Reduced production boosting catfish prices
• Those farmers still in the catfish business are benefitting from higher prices due to a drop in production.

The recent spike in wholesale and retail prices for farm-raised catfish from domestic producers is the result of a drop in production capacity that has transpired in recent years, according to those in the industry.

“We are encouraged by our Alabama catfish farmers who have persevered through tough economic times and now appear to be well positioned for the long-term,” says Commissioner John McMillan of the state Department of Agriculture & Industries.

While Alabama’s catfish farmers are at or near production levels of prior years, the same is not so for catfish farmers in other states in the Southeast, many of whom have shifted into grain or other agricultural production.

“Costs for fuel and feed are up substantially, which hurt catfish farmers,” explains McMillan. “However, those farmers still in the catfish business are benefitting from higher prices due to a drop in production.”

According to Randy Rhodes, president of Harvest Select Catfish of Uniontown, Ala., catfish farmers today get an average of $1.07 a pound versus $.65 a year ago. “It’s great for the catfish farmers who had been struggling but now are able to turn a profit,” says Rhodes. “This means higher prices for catfish in restaurants and in the grocery stores. But, our biggest problem is getting product.”

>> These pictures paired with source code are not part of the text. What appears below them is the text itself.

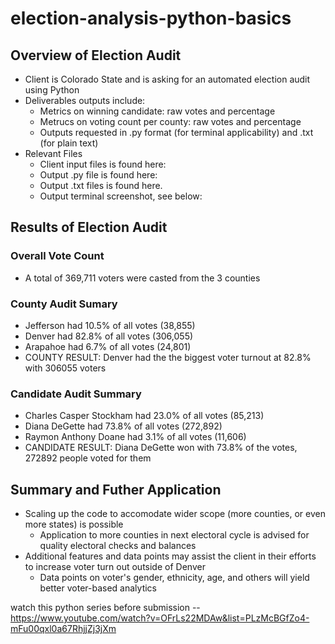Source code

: # election-analysis-python-basics

## Overview of Election Audit
* Client is Colorado State and is asking for an automated election audit using Python
* Deliverables outputs include:
    * Metrics on winning candidate: raw votes and percentage
    * Metrucs on voting count per county: raw votes and percentage
    * Outputs requested in .py format (for terminal applicability) and .txt (for plain text)
* Relevant Files
    * Client input files is found here:
    * Output .py file is found here:
    * Output .txt files is found here. 
    * Output terminal screenshot, see below:

## Results of Election Audit

### Overall Vote Count
* A total of 369,711 voters were casted from the 3 counties

### County Audit Sumary
* Jefferson had 10.5% of all votes (38,855)
* Denver had 82.8% of all votes (306,055)
* Arapahoe had 6.7% of all votes (24,801)
* COUNTY RESULT: Denver had the the biggest voter turnout at 82.8% with 306055 voters

### Candidate Audit Summary
* Charles Casper Stockham had 23.0% of all votes (85,213)
* Diana DeGette had 73.8% of all votes (272,892)
* Raymon Anthony Doane had 3.1% of all votes (11,606)
* CANDIDATE RESULT: Diana DeGette won with 73.8% of the votes, 272892 people voted for them

## Summary and Futher Application
* Scaling up the code to accomodate wider scope (more counties, or even more states) is possible
    * Application to more counties in next electoral cycle is advised for quality electoral checks and balances
* Additional features and data points may assist the client in their efforts to increase voter turn out outside of Denver
    * Data points on voter's gender, ethnicity, age, and others will yield better voter-based analytics


watch this python series before submission -- 
https://www.youtube.com/watch?v=OFrLs22MDAw&list=PLzMcBGfZo4-mFu00qxl0a67RhjjZj3jXm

Rhodes, whose company has production facilities in Arkansas, Mississippi as well as Alabama, says the outlook is for a leveling out of catfish prices in the next two to three years. “Farmers will be in a better position because of it,” he adds.

Catfish production is on a two-year cycle, based on the time it takes for catfish to mature from fingerling to adult. With higher prices as an incentive to increase production, farmers may increase their output.

According to the U.S. Department of Agriculture, catfish pond acreage dropped by 9,000 acres in Mississippi and 6,000 acres in Arkansas between 2009 and 2010 while Alabama’s producing acres dipped only slightly by 600 acres to 19,200.

According to Mitt Walker, director of the Alabama Farmers Federation’s Catfish Division, nearly 200 Alabama farmers produce over 100 million pounds of farm-raised catfish per year.

Last year, Alabama catfish production brought in $107 million. Only Mississippi is larger with $217 million in 2010 catfish production. Together, both states account for more than 80 percent of America’s catfish production.

“Our marketing efforts have been successful in recent years as American consumers have been buying more and more domestic catfish,” Walker said. “That demand will level out a bit, but consumers across America continue to want our farm-raised catfish.”